Momento da Sinceridade
por
Luiz Roberto Londres
A crítica dura acirra ânimos. Não faz mal. Minhas considerações não são de ordem pessoal. Não gosto de sua atuação na função em que se encontram. Não me sinto representado.*
A crítica dura acirra os ânimos, é verdade. A tendência, nesses casos, é uma reação quase imediata e irrefletida da outra parte. Na maioria das vezes não é indicada, vale mais uma colocação que faça o outro refletir e não simplesmente reagir. Mas há momentos em que esse tipo de colocação suave suscita, na outra parte, nada mais do que comentários vazios e um dar de ombros com algum incômodo, tentando aparentar um desdém.
Pois bem, acredito que a nossa sociedade está chegando a um limite do seu tratamento cerimonioso, diplomático ou político. Há tempos ouvi uma frase que, com pequenas modificações, pode ser aplicada à realidade da vida: "Os meios tendem a se tornarem fins em si mesmos." Olhamos a nosso redor e vemos isso acontecer. As missões das instituições estão se apagando, em função dos interesses particulares - sejam esses dos proprietários ou dos gestores.
Alguns setores de finalidade eminentemente social se perdem na busca de números. Vemos um Jornalismo moribundo - ou morto, segundo a Revista Imprensa - interessado apenas em venda de exemplares, índices de audiência, anúncios e patrocinadores. A eles vendem a sua missão de informar e esclarecer. Vemos uma Medicina cambaleante, vendida a interesses de intermediários e fornecedores de materiais - Hipócrates está sendo esfaqueado pelas costas. Vemos uma Educação apagada, fragmentada, a formatar em vez de formar pessoas.
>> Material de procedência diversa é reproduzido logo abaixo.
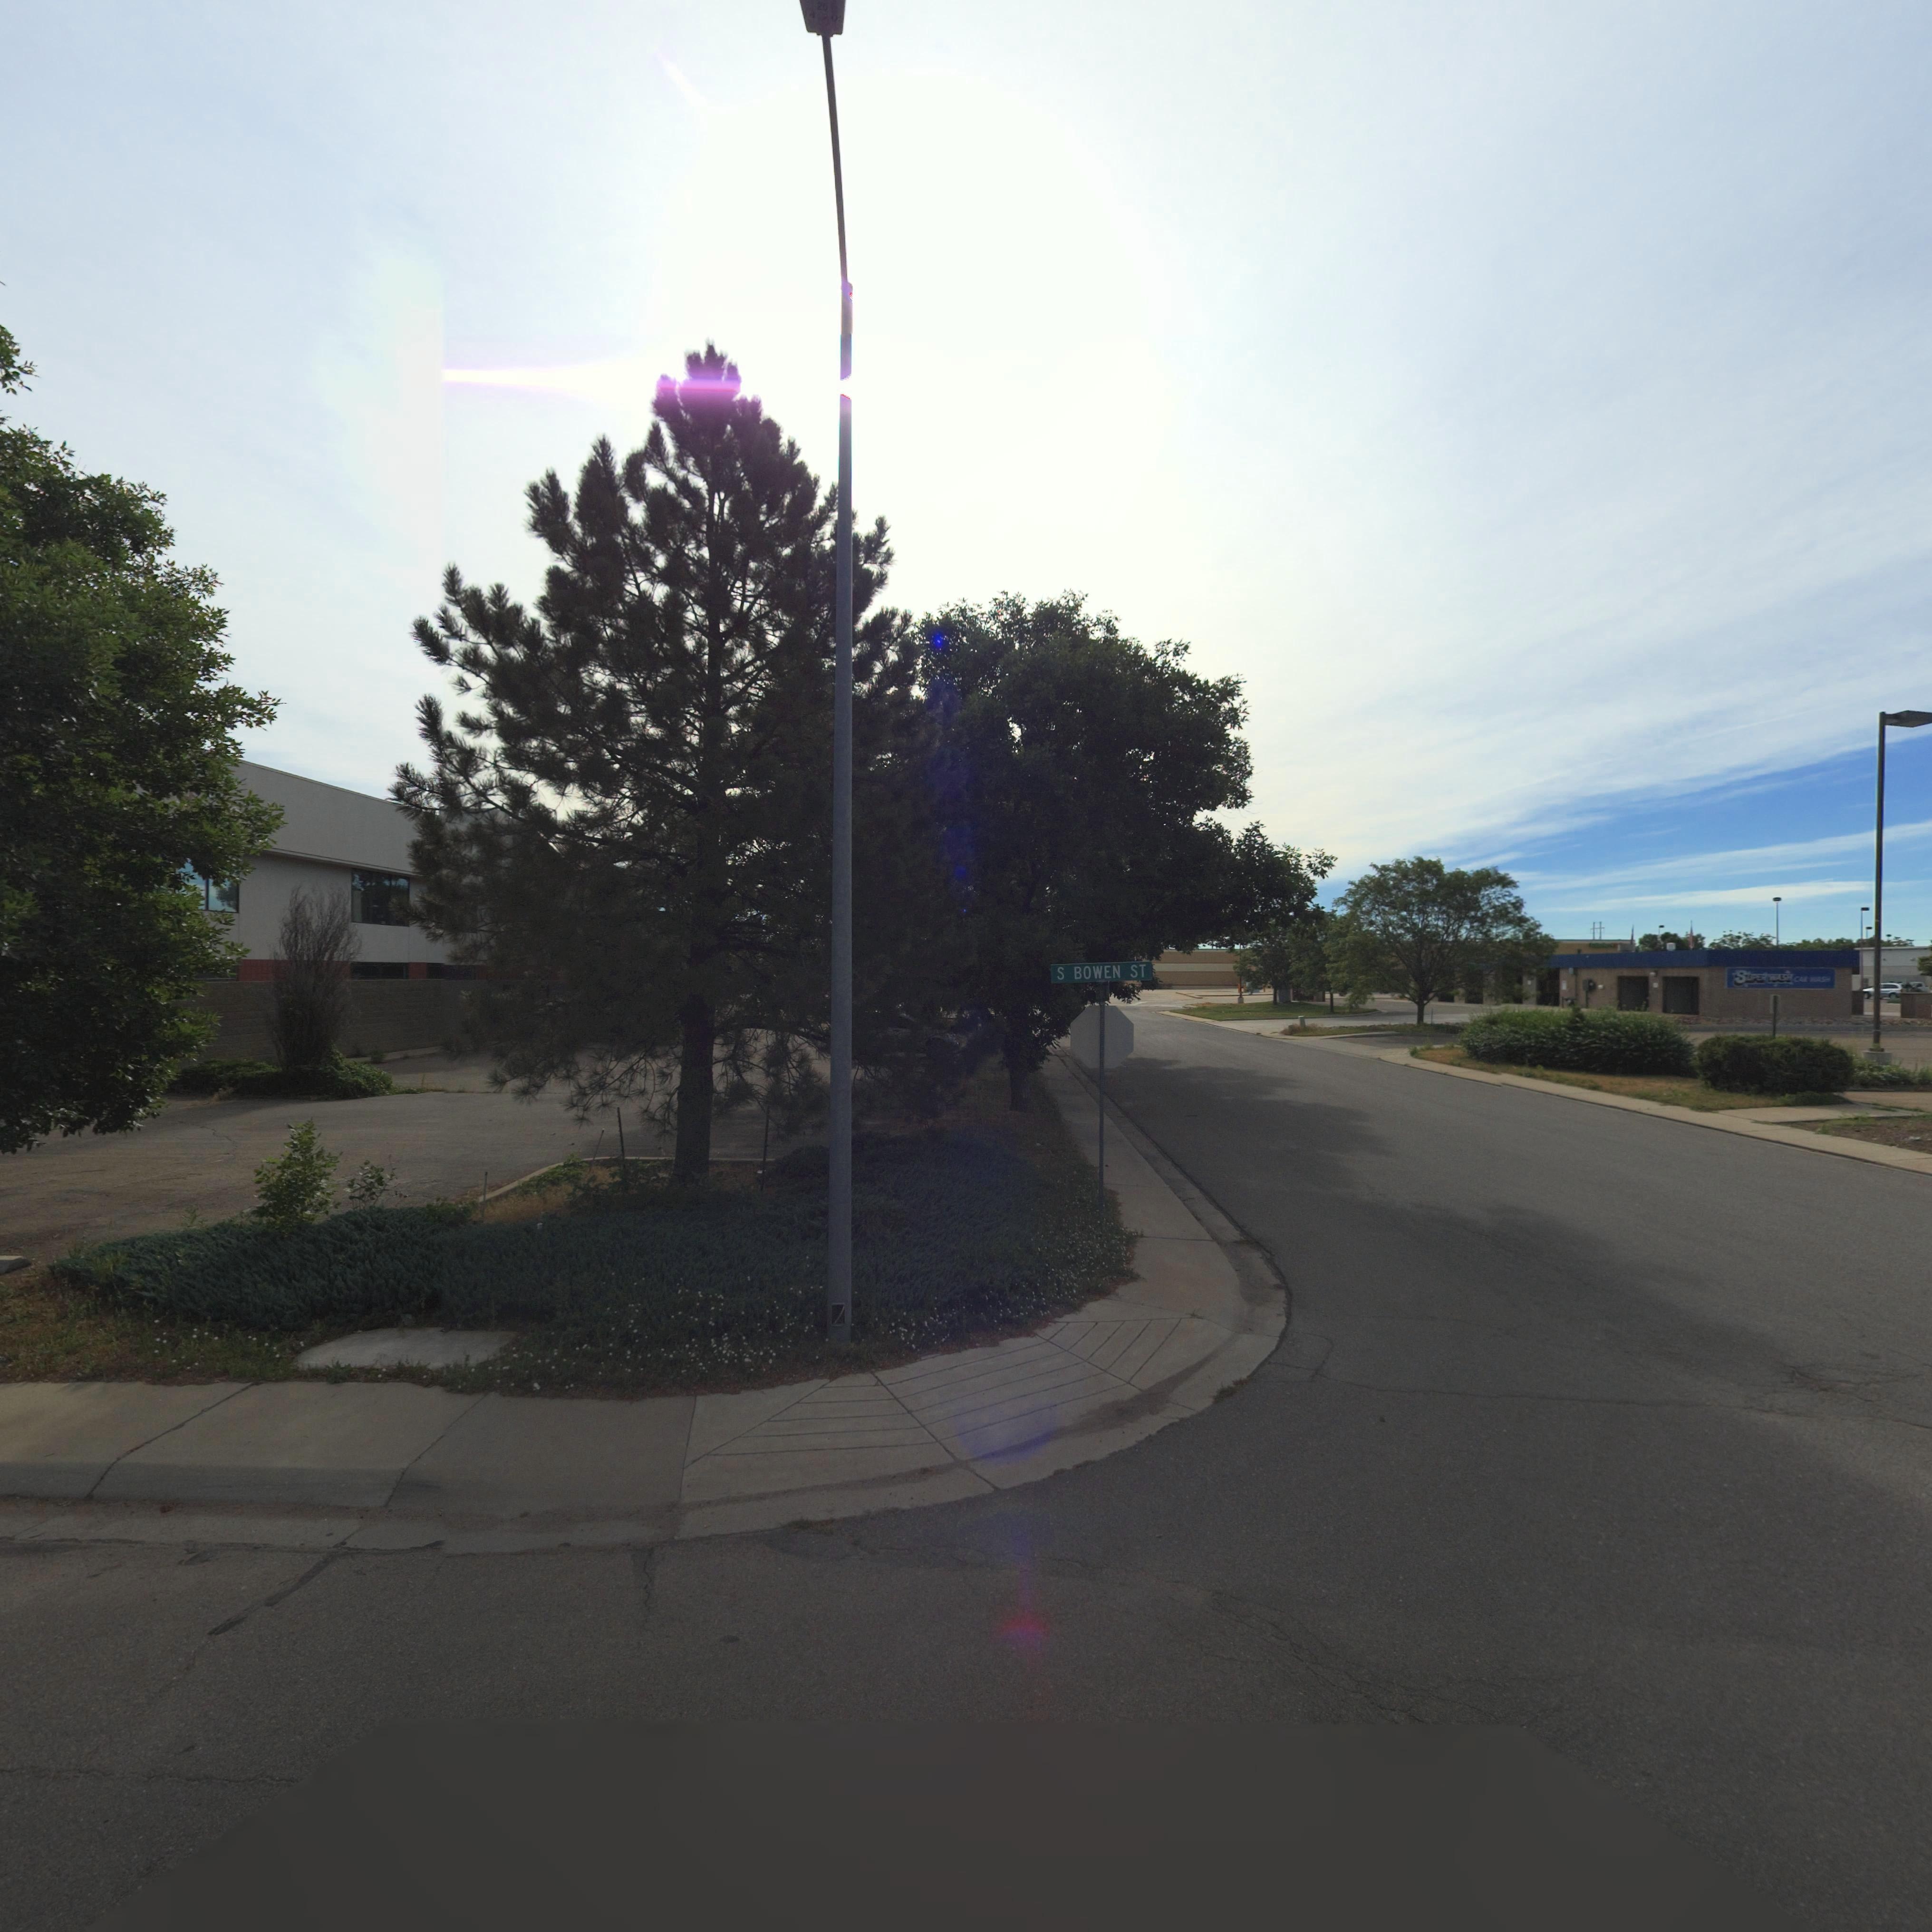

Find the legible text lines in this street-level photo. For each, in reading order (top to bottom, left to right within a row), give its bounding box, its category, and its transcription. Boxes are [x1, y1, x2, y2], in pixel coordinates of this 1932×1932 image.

Mais grave e mais gritante fica essa situação quando passamos à esfera pública ou mesmo de coletividades. Em quase todos os seus níveis vemos a apropriação de postos ou entidades que deveriam servir a terceiros para que representantes se sirvam desse postos ou dessas entidades. Associações e sindicatos passam a ter donos, ou seja, dirigentes "vitalícios", valendo-se do cargo para proveito próprio. Além disso, através de manobras escusas, se reelegem por diversas vezes ou "impõem" seus sucessores.
Chegamos, finalmente, aos "donos do poder" que, em uma real democracia, nada mais são que os representantes do verdadeiro detentor do poder - o Cidadão. A noção atual de Autoridade mostra o distanciamento que existe entre a teoria da Democracia e a prática na qual vivemos. O poder do cidadão se limita a uns parcos minutos em que deposita numa urna o seu voto. Freqüentemente o eleitor mal se lembra em quem votou. Isso sem falar em votos comprados que se aproveitam da inconsciência da população. E dizem - pior, achamos - que isso é Democracia.
Vemos, acomodados e inertes, a manipulação da qual somos vítimas.
Vemos o esgarçamento do pensamento e das ações verdadeiramente sociais.
Vemos as leis oportunistas que beneficiam uns poucos.
Vemos os comportamentos imorais e impunes de altíssimas figuras do poder.
Vemos os desmandos que fazem com nosso dinheiro.
Vemos, apesar disso, a sua continuidade nos cargos que ocupam.
Sim, passamos de protagonistas a meros espectadores de nossas vidas. Se quisermos reverter esse quadro, é fundamental que tenhamos acesso a um sentimento que está adormecido e que o coloquemos para fora com todas as nossas forças em todos os momentos em que isso for possível. E é imprescindível que esse sentimento passe à ação e que fique claro que todos os nossos representantes saibam e sintam na pele que, pelo seu comportamento e pelo seu desinteresse em relação às suas missões, Não me sinto representado.
*Palavras de Ronaldo Gomlevsky, editor da Revista Menorah.